One of the most important aspects of running a big business disrupted by the pandemic has been how to get products to consumers.
Toolmaker Stanley Black & Decker saw wild fluctuations in sales last year, and the company expects more ups and downs. At Newell Brands, owner of names like Yankee Candle and Sharpie, the COVID-19 pandemic doubled its e-commerce business compared with two years ago, complicating matters like sourcing. Meanwhile, medical products maker Baxter International has rethought the tech it uses to keep track of where its products are on their way to clients.
Supply chain is not the most glamorous aspect of managing a company, but it’s crucial to success, and the pandemic has made an already complex area even more so, leading big companies to rethink everything from the tech they use to manage it to where they choose to make products.

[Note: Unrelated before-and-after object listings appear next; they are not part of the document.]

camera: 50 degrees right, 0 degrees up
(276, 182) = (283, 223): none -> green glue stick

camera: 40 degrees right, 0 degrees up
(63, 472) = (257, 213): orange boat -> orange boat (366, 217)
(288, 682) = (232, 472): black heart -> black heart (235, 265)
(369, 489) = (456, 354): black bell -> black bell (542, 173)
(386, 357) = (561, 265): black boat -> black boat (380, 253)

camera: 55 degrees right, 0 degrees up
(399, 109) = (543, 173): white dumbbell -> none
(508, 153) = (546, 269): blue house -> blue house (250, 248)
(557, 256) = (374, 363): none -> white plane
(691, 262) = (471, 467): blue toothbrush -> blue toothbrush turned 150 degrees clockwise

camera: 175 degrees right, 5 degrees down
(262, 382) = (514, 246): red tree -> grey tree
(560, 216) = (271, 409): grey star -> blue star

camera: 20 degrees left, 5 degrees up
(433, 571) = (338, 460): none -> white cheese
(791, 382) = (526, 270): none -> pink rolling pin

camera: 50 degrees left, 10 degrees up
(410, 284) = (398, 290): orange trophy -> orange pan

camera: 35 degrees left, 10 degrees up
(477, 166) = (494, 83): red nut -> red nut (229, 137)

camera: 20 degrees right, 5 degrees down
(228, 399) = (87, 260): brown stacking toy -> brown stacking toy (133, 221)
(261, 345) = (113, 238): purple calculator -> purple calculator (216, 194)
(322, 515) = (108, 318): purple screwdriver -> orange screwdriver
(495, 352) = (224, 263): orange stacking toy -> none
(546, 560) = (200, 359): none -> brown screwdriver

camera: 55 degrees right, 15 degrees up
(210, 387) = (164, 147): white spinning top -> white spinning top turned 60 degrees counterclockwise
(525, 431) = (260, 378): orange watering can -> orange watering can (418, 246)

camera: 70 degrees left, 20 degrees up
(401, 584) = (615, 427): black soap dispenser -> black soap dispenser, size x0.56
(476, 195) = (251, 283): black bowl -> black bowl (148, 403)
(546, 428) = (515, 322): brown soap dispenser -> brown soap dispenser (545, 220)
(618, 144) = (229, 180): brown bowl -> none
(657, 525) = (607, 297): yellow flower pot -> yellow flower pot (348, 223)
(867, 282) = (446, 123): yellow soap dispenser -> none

At Stanley Black & Decker, sales fell 40% in the first month of the pandemic last year, only to increase just as sharply the following month. “We don’t have a supply chain designed for that kind of volatility,” CEO Jim Loree told the Fortune Global Forum on Wednesday.
And with many companies sourcing overseas, supply chain management has only gotten more fraught. “There is going to be a big supply chain transformation because in the past, everything was about outsourcing. It has created so much complexity,” said Ravi Saligram, president and CEO of Newell Brands. The outsourcing has kept costs down but brought with it risks on prominent display during the pandemic: If one component is missing in the production of an item, “it throws you off,” he said.
This has given rise to a whole spate of new tech companies just focused on supply chain, said Barbara Humpton, CEO of Siemens USA. They work on more sophisticated risk-based scenarios and business continuity. “We know our supply chain teams are earning their keep,” she joked.
For a company like Baxter, which makes a wide variety of critical care, nutrition, renal, hospital, and surgical products, many of which have been in very high demand during the pandemic, it’s clear supply chain management has to be updated—all the more so given recent events like port congestion and container shortages in the U.S. “The old tools are not very good,” said Baxter International CEO Joe Almeida.
The upheaval extends to other areas, of course, like customer assistance. “It exposed the gaps and weak links of companies with service operations,” said Clara Shih, CEO of Salesforce’s Service Cloud. That has led to an increase in the use of services such as virtual remote assistance that connects a person needing to repair a household item with a tech who pre-pandemic would have had to visit the consumer’s home.
The CEOs agreed that the pandemic has been a big wake-up call for corporate America to rethink all their processes and be aware of the higher risk of so-called black swan events happening with greater regularity.
“Shocks are going to come,” said Loree. “That’s the world we live in today.”